Iran is putting people to death at a pace not seen there since the late 1980s, according to a new report by two rights groups. Norway-based Iran Human Rights and Paris-based Together Against the Death Penalty say at least 1,639 people were executed in 2025—a 68% jump from the previous year and an average of four per day. Most were convicted of drug offenses (795) or murder (747), with 37 executed for rape, the BBC reports. At least 57 were sentenced on security-related charges, including two protesters, and 48 women were executed, the highest female tally in more than two decades.

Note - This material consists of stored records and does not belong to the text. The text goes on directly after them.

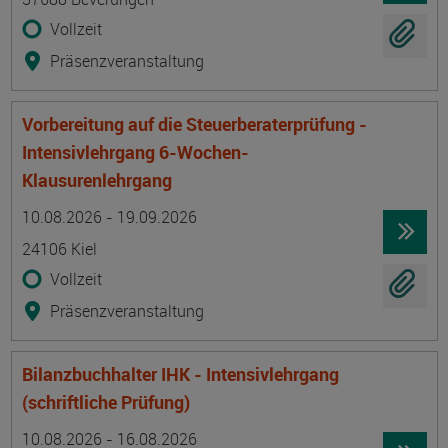
Vollzeit
Präsenzveranstaltung
Vorbereitung auf die Steuerberaterprüfung -
Intensivlehrgang 6-Wochen-
Klausurenlehrgang
Termin
Ort
Zeitmuster
Lehr- und Lernform
10.08.2026 - 19.09.2026
24106 Kiel
Vollzeit
Präsenzveranstaltung
Bilanzbuchhalter IHK - Intensivlehrgang
(schriftliche Prüfung)
Termin
Ort
Zeitmuster
Lehr- und Lernform
10.08.2026 - 16.08.2026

"By creating fear through an average of four to five executions per day in 2025, authorities tried to prevent new protests and prolong their crumbling rule," said IHR director Mahmood Amiry-Moghaddam. The groups say ethnic minorities and other marginalized people were disproportionately among those hanged, and that more than half the executions followed Revolutionary Court rulings after what they call "grossly unfair" trials.
The groups warn that more executions are looming: at least 16 people tied to the 2022 "Woman, Life, Freedom" protests face imminent execution, with dozens more already sentenced to death. The NGOs say at least seven people have been executed in connection with January's protests since the war with the US and Israel began, including a teen wrestler and a dual Iranian-Swedish citizen, France24 reports. They say that if the regime "survives the current crisis, there is a serious risk that executions will be used even more extensively as a tool of oppression and repression."